“Per il cattolico i lontani non dovrebbero esistere”. Parte da questa affermazione di Giovanni Battista Montini l’ultimo libro di mons. Leonardo Sapienza, reggente della Casa Pontificia, dal titolo “Paolo VI. Non esistono lontani” (Edizioni San Paolo). Tra i discorsi e gli scritti raccolti nel volume, anche alcuni inediti, come la trascrizione del colloquio avuto da Paolo VI il 10 luglio 1970 con il cardinale Bernard Alfrink, arcivescovo di Utrecht, sul celibato sacerdotale. Papa Montini – rivela mons. Sapienza al Sir – “era talmente convinto dell’importanza del dialogo, che avrebbe voluto dedicarvi un’enciclica.
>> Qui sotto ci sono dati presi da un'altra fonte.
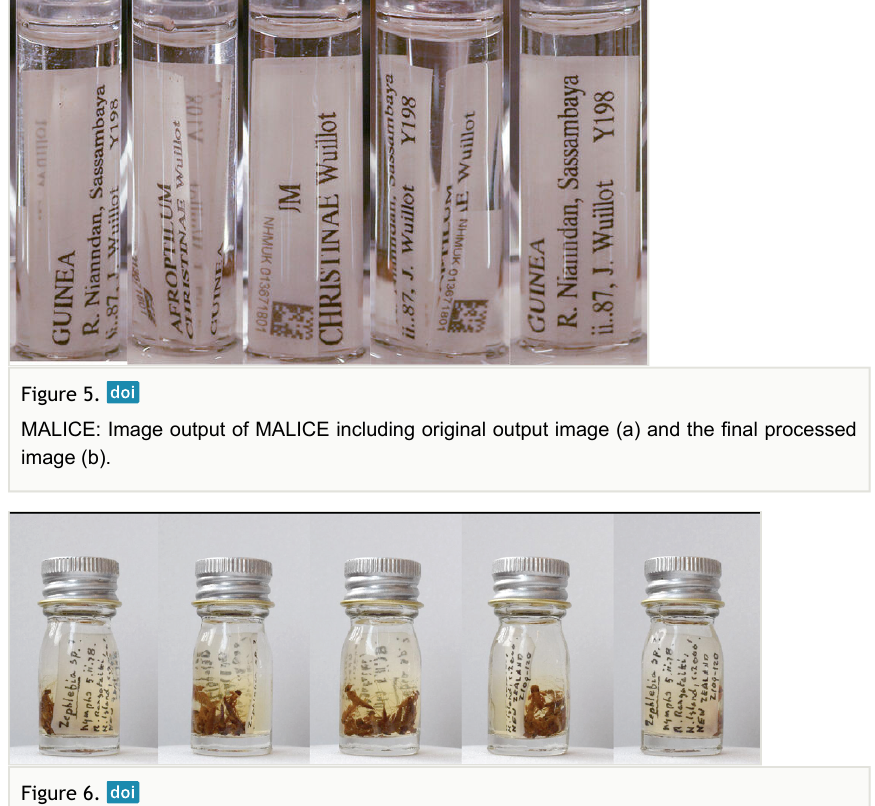
Figure 6. VILE: Image output of VILE after cropping and stitching five individual images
Papa Francesco ripete che Paolo VI è il suo maestro; e anche lui, nell’andare incontro all’uomo di oggi, non esita a ripetere che non esistono i lontani, e che bisogna dimostrare che Dio non è un ladro di felicità o di libertà”. Non manca un riferimento speciale all’emergenza sanitaria in atto: “Il momento che attraversiamo è triste e pensoso, per l’incertezza dovuta alla pandemia. Ma le forze sane, le energie buone, i fatti di conforto e di speranza, benché non facciano rumore, sono ben più notevoli, grazie a Dio. Ciò di cui la società ha forse più bisogno è che i cristiani levino alta, con umile coraggio, la voce profetica della loro speranza”.
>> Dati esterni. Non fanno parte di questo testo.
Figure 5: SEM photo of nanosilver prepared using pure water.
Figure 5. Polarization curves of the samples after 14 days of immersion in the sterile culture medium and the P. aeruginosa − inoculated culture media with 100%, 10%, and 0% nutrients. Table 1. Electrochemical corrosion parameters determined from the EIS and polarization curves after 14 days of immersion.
Mons. Sapienza, al centro del suo ultimo libro c’è il tema del dialogo, come cifra ed essenza di tutto il magistero di Papa Montini. Di quali sfumature, in particolare, si tinge questa parola nel pontificato di Paolo VI?
Per Montini, il dialogo era quasi un “chiodo fisso”. Era talmente convinto dell’importanza del dialogo, che avrebbe voluto dedicarvi un’Enciclica.
Per Paolo VI il dialogo non è mai irenismo o compromesso al ribasso. In un delle sue pagine scrive: “Non è facile farlo, specialmente in un periodo, come il nostro, di così radicale e sleale avversione alla religione e alla Chiesa”. Sembrano parole scritte oggi…
Il dialogo non era per lui una insidia tattica. Era, piuttosto, colloquio sincero, sforzo leale di intesa, buona volontà di giungere a un accordo. E l’accordo, è un incontro di cuori. Senza ambiguità e senza compromessi.
La sincera volontà di dialogo con i “lontani” accomuna Papa Paolo VI e Papa Francesco. In che senso si può parlare di “continuità” e di “novità”?
Papa Francesco ripete che Paolo VI è il suo maestro; e anche lui, nell’andare incontro all’uomo di oggi, non esita a ripetere che non esistono i lontani, e che bisogna dimostrare che Dio non è un ladro di felicità o di libertà.
Perché i “lontani”, allora come oggi, hanno bisogno dello “scandalo” cristiano, come scrive Papa Montini?
Sia Paolo VI sia Papa Francesco stimolano la Chiesa e i cristiani ad aprire le porte, a far sentire a casa, a farsi sentire accettati.
Non si va incontro ai lontani insegnando; mai giudicando; ma facendosi compagni di strada dell’umanità.
Infondere speranze “buone, vere, buone” agli uomini, in un’ora “inquieta e confusa”. Paolo VI sintetizza così la missione della Chiesa: come portarla avanti, nel tempo della pandemia?
Senza speranza non si vive.
Il momento che attraversiamo è triste e pensoso, per l’incertezza dovuta alla pandemia. Ma le forze sane, le energie buone, i fatti di conforto e di speranza, benché non facciano rumore, sono ben più notevoli, grazie a Dio.
Ciò di cui la società ha forse più bisogno è che i cristiani levino alta, con umile coraggio, la voce profetica della loro speranza.